* _THE DATA_
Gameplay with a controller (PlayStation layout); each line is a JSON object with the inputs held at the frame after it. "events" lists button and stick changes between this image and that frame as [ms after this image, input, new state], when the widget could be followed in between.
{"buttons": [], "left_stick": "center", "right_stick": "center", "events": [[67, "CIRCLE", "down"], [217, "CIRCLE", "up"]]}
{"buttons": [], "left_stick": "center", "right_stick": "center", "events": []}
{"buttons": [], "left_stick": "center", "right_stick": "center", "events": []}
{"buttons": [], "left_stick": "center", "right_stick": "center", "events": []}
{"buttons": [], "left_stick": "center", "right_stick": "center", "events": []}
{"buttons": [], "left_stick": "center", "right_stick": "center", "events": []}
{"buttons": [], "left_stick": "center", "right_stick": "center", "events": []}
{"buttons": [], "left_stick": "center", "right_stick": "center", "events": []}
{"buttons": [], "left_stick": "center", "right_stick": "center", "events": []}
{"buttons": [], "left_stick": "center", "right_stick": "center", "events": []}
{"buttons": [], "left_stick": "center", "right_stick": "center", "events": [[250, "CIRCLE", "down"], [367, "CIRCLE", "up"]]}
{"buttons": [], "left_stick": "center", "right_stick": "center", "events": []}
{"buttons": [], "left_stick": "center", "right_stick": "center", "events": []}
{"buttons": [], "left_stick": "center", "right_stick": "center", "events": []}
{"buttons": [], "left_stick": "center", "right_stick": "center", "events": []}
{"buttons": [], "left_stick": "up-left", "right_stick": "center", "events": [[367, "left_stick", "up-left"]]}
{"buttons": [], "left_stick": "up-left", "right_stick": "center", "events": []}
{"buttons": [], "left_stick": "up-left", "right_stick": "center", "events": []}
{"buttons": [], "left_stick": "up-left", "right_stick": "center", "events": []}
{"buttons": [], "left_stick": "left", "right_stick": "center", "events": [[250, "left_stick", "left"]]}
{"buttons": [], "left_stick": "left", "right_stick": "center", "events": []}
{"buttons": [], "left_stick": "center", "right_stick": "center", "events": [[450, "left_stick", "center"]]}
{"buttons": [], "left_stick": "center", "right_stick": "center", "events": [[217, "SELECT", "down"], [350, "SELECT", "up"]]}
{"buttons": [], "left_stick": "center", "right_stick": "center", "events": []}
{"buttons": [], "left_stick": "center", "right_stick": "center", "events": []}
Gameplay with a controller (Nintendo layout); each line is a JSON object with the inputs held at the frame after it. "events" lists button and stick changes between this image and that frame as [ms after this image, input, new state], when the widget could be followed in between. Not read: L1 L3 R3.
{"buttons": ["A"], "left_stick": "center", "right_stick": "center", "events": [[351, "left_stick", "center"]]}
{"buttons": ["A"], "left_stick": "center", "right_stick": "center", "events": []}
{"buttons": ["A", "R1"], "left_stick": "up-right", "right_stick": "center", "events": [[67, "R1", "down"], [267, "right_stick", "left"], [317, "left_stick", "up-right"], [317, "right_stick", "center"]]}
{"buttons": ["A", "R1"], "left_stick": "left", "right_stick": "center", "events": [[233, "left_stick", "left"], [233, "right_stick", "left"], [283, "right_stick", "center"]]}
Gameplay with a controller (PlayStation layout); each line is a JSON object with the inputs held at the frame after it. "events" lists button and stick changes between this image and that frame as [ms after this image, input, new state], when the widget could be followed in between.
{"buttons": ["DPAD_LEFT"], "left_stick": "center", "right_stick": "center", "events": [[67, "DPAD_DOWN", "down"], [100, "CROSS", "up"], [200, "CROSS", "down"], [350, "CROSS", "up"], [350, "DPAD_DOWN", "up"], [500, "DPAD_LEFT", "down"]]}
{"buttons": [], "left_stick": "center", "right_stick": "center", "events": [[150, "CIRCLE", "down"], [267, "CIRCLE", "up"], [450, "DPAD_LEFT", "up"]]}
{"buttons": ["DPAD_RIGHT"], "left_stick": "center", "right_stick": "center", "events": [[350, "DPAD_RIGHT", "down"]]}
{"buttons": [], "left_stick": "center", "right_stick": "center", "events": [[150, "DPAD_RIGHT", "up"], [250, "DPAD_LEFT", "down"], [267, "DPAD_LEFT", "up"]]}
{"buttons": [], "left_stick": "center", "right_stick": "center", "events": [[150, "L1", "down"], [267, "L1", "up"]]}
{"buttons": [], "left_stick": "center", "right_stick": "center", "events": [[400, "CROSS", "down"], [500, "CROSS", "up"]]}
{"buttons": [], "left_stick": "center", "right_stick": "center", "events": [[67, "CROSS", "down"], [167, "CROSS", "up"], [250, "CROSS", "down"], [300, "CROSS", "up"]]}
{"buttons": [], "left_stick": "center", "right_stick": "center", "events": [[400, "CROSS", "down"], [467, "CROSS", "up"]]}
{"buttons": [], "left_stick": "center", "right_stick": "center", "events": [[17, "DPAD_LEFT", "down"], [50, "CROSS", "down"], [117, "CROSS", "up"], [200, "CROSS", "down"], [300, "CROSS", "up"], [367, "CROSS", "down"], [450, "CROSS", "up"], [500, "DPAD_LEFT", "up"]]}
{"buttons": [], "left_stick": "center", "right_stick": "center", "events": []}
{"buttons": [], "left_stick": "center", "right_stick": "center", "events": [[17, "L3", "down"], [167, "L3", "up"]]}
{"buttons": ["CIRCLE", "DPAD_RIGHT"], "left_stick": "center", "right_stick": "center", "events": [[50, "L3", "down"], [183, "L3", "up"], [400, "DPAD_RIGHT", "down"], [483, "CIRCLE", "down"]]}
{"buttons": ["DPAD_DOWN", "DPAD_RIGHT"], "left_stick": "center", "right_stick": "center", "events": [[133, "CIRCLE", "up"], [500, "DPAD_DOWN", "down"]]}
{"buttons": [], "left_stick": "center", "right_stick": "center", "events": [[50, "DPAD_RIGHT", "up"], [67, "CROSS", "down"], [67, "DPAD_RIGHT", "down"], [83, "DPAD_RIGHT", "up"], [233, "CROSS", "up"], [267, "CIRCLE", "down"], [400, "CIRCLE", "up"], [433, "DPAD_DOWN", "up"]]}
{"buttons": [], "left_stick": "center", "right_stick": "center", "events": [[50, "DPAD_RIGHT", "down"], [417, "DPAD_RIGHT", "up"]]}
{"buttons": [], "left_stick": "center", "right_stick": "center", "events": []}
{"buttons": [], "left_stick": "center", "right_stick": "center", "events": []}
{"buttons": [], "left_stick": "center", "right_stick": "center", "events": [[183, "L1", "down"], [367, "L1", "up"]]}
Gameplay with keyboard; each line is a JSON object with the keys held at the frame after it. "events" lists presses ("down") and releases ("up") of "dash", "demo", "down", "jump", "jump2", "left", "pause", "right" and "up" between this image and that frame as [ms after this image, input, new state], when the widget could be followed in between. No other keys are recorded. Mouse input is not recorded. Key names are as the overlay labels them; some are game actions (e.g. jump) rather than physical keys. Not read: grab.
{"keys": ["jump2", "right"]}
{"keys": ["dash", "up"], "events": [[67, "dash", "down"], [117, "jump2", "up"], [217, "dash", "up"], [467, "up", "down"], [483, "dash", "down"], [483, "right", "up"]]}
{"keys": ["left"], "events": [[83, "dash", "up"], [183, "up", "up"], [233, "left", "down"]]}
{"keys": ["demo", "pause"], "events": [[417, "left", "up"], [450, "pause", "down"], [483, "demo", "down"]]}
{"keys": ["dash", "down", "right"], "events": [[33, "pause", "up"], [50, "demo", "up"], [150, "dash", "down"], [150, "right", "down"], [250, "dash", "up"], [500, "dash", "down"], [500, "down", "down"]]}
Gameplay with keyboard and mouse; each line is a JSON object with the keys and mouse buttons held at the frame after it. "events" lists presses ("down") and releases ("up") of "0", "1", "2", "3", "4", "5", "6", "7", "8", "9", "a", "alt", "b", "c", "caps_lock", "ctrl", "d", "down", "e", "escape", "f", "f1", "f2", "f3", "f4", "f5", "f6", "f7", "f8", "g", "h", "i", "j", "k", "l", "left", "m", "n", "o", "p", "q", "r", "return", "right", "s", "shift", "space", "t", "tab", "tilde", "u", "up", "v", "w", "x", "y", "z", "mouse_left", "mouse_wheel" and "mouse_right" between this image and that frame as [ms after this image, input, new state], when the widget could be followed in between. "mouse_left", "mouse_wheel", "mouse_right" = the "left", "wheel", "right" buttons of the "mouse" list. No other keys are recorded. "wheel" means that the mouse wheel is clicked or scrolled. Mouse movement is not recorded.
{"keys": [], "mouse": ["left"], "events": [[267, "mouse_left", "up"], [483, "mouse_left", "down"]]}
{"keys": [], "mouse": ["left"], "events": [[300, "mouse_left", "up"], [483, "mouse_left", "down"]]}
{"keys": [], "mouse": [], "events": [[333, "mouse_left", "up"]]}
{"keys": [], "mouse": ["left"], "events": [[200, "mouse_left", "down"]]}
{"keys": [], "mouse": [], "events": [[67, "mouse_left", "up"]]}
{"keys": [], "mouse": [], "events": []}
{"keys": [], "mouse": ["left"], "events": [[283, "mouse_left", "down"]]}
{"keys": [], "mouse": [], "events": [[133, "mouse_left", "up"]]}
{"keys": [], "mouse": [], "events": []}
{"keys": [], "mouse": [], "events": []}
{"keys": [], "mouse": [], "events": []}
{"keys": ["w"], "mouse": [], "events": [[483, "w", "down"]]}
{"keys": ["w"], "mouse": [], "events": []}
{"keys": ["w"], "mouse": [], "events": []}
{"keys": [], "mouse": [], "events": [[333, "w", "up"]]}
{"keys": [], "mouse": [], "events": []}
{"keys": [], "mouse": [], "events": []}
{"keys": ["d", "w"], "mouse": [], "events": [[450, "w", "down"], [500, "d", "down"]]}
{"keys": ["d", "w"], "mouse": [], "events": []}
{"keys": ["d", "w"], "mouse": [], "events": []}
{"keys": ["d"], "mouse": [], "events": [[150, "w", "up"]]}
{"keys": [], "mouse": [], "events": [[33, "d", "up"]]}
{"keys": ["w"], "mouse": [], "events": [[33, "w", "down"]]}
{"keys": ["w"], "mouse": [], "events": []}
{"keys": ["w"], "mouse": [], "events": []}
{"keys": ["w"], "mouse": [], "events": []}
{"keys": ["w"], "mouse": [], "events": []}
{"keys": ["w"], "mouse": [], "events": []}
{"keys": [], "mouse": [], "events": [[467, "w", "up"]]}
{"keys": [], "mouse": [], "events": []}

* _WORK ITEM_
Wherever the string "CIRCLE" occurs in the data, copy the line that holds it.

* _ANSWER TO THE PROBLEM_
{"buttons": [], "left_stick": "center", "right_stick": "center", "events": [[67, "CIRCLE", "down"], [217, "CIRCLE", "up"]]}
{"buttons": [], "left_stick": "center", "right_stick": "center", "events": [[250, "CIRCLE", "down"], [367, "CIRCLE", "up"]]}
{"buttons": [], "left_stick": "center", "right_stick": "center", "events": [[150, "CIRCLE", "down"], [267, "CIRCLE", "up"], [450, "DPAD_LEFT", "up"]]}
{"buttons": ["CIRCLE", "DPAD_RIGHT"], "left_stick": "center", "right_stick": "center", "events": [[50, "L3", "down"], [183, "L3", "up"], [400, "DPAD_RIGHT", "down"], [483, "CIRCLE", "down"]]}
{"buttons": ["DPAD_DOWN", "DPAD_RIGHT"], "left_stick": "center", "right_stick": "center", "events": [[133, "CIRCLE", "up"], [500, "DPAD_DOWN", "down"]]}
{"buttons": [], "left_stick": "center", "right_stick": "center", "events": [[50, "DPAD_RIGHT", "up"], [67, "CROSS", "down"], [67, "DPAD_RIGHT", "down"], [83, "DPAD_RIGHT", "up"], [233, "CROSS", "up"], [267, "CIRCLE", "down"], [400, "CIRCLE", "up"], [433, "DPAD_DOWN", "up"]]}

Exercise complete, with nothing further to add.